Many of the women of Trek have incredibly traumatic experiences that shaped their characters: Tasha Yar and the rape gangs of her home world, Kira Nerys and Ro Laren grew up under Cardassian cruelties, etc., but there are few male characters with comparable backgrounds.
However, we cannot forget the prominence that is given to Majel Barrett in the franchise. The studio might have refused to make her the first officer of TOS, but she WAS the ship.
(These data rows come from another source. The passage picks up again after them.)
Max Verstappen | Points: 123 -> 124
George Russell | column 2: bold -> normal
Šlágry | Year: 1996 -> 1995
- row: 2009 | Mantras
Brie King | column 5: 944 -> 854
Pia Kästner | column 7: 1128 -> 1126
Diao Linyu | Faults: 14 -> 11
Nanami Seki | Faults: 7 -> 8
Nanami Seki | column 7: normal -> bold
Later she was such a force as to intimidate Captain Picard and Constable Odo.
The various incarnations of Star Trek have always been a product of their times and dealt with the social issues at the forefront of people’s thoughts: TOS aired the first interracial kiss during a tumultuous time during the civil rights era, Star Trek VI: The Undiscovered Country was inspired by the fall of the Berlin Wall, and Bryan Fuller has announced that Discovery will feature an LGBT character.
Star Trek is often defined by its bravery in advancing the boundaries of society and has often faced pushback from the powers that be. But the PTBs are changing, and we can expect Star Trek to raise awareness and continue the conversation about what it means to be human in all its infinite combinations.
Trek’s Hollywood Stars: Bruce Greenwood and Peter Weller
The Kelvin Timeline films made their presence felt Saturday afternoon when actors Bruce Greenwood and Peter Weller stepped onstage to talk about their long careers and experiences working on Star Trek.
When asked if he’s had a chance to see Star Trek Beyond yet, Greenwood quipped, “I saw it this weekend. It’s missing a character!”.
He spoke about how he approached the role of Christopher Pike and how his chemistry with Chris Pine informed the relationship between Pike and Kirk:
He started on the page. There’s lots of history. A lot of it had to do with the vibe Chris and I had. When you have that thing going on with another actor you can flesh things out.
Weller said that while Admiral Marcus is one of the villains of Star Trek Into Darkness, the character doesn’t think of himself that way:
In truth when you’re looking at script objectively…he (JJ) put it best – the deal with Marcus is that he’s not really the villain. He’s undone by his own hubris.
They both spoke poignantly about the recent loss of Anton Yelchin. Weller spoke of his personality:
Gifted intelligence and charm. I was immediately taken with the guy. He was an inspiring cat to be around. He was remarkablke. It’s sad.
Greenwood is still trying to cope with the loss:
Too surreal. He was one of those people who touched everyone around. It was stunning that he was suddenly not there anymore. It was just heartbreaking and continues to be.